Required action 1:
Do these statements agree with the review of The Last Policeman? (a) In the novel's world, marijuana has been legalized. (b) Palace's younger sister is named Naomi. (c) Winters received the Hugo Award for The Last Policeman. Answer yes or no for each, and quote the deciding words.
Required action 2:
In the review of The Last Policeman, who is Zell's former best friend?
Required action 3:
Rewrite the stretch from "The follow up" through "July 15, 2014." in the review of The Last Policeman, replacing "trilogy" with "series".
── Source text
Really, when you get down to it, The Last Policeman is less a detective story–although it is that–than it is an existential mystery. When Palace begins considering the “motive” of Zell’s murderer, he inadvertently raises the question of his motive, of why he continues to care in a world gone mad. Palace’s fellow detectives retreat into their own consolations, whether it’s conspiracy theory, or gluttony, or smoking marijuana (which has been legalized). Palace plods onward, applying to the case the lessons he learned from textbooks on police work.

Ultimately, Winters’ asteroid might be read as a metaphor. Aren’t we all dying, whether or not a giant rock plows into Earth? There are fleeting moments when we’re aware of “the human endeavor,” the “connectedness” of all things, if you will, but our individual wants and needs crowd out that awareness. (There is a scene in the sequel, Countdown City, in which a college student forlornly caresses his dead iPhone, as if it’s still operational, that expertly captures our tendency toward solipsism.) On that level, the individual, personal level, we’re all facing down our own doom; when we die, we’re dead and gone, whether by asteroid, hanging, or getting hit by a bus. Like Winters’ characters, we carry on knowing that we will die. How we do so, and why, is the real mystery at the heart of Winters’ novel.

That’s not to say that Winters doesn’t deliver a satisfying “whodunnit.” Zell’s death and the circumstances surrounding it are well crafted, and Winters introduces us to a variety of characters, from Zell’s family, to his former best friend, drug dealer Toussaint, to Palace’s love interest, Naomi Eddes. The latter is particularly welcome, as she serves to humanize Palace, who is sometimes so literal and intense as to border on being alien, a notion supported by his appearance (very tall, and, I imagine, quite thin).

lastPolicemanA

Indeed, if there is a weakness in The Last Policeman, it is the character of Palace, who, despite being the narrator, remains frustratingly opaque for much of the early portion of the novel. The first person narrative device, of course, limits readers’ knowledge to only that which Palace himself knows, serving an important function in terms of the mystery. Likewise, first person permits Winters to describe events as they’re being experienced by a character living through them. Still, it is not until the story is well underway that readers first begin to catch glimpses of Palace’s character–of his motives and motivations. Humorless, intense, Palace responds to his colleagues’ jokes dismissively, with “Okay,” and, “Sure.” He doesn’t have time for the niceties that permit people to function in normal society, especially when the world’s about to end and time is short. Palace’s back story informs his present, and readers will welcome the revelations as they’re shared. The character of Palace’s younger sister, “Nico,” not only serves to further humanize him, but also advances a subplot that carries into, and plays a larger role in, Countdown City.

Winters received the Edgar Award for The Last Policeman, an honor of which readers are likely to approve. Winters uses a compelling, plausible end of the world scenario to establish a fatalistic atmosphere that lends itself both to a detective story and to the larger philosophical questions in which he’s interested. The sense of doom Winters creates, his vision of collapse, renders the story poignant; readers will find themselves drawn in. The characters are well drawn and recognizable; Winters manages to humanize Palace and invest readers in his fate. The Last Policeman will appeal to lovers of mysteries and speculative fiction, but fantasists should beware: This novel remains firmly in the real world, and Detective Palace wouldn’t have it any other way. Highly recommended.

The follow up to The Last PolicemanCountdown City, was published in July 2013. The last novel in the trilogy, World of Trouble, will be published on July 15, 2014.
────
── Input data
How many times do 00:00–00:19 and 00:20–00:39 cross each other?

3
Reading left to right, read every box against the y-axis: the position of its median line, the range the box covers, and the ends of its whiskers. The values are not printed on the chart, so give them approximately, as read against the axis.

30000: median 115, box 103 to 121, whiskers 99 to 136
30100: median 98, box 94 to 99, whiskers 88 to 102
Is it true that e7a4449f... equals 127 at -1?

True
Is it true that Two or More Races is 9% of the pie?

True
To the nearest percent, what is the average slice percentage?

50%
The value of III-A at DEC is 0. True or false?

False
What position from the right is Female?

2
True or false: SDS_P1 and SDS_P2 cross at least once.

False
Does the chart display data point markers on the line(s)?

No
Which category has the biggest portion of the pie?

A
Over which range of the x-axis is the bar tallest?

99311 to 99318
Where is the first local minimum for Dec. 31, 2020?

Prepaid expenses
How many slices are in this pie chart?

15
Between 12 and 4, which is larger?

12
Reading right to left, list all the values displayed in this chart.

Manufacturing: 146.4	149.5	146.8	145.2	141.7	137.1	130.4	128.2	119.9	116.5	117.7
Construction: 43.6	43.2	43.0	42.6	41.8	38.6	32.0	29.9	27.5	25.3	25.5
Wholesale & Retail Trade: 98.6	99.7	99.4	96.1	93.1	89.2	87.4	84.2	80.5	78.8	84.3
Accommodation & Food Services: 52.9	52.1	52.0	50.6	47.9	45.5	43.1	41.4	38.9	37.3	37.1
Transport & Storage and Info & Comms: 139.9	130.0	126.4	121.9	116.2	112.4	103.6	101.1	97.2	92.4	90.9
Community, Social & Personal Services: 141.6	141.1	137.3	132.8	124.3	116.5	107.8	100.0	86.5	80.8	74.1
────
Task output 1:
(a) Yes: "smoking marijuana (which has been legalized)"
(b) No: "Palace’s younger sister, “Nico,”"
(c) No: "Winters received the Edgar Award for The Last Policeman"

Task output 2:
Toussaint, a drug dealer.

Task output 3:
The follow up to The Last PolicemanCountdown City, was published in July 2013. The last novel in the series, World of Trouble, will be published on July 15, 2014.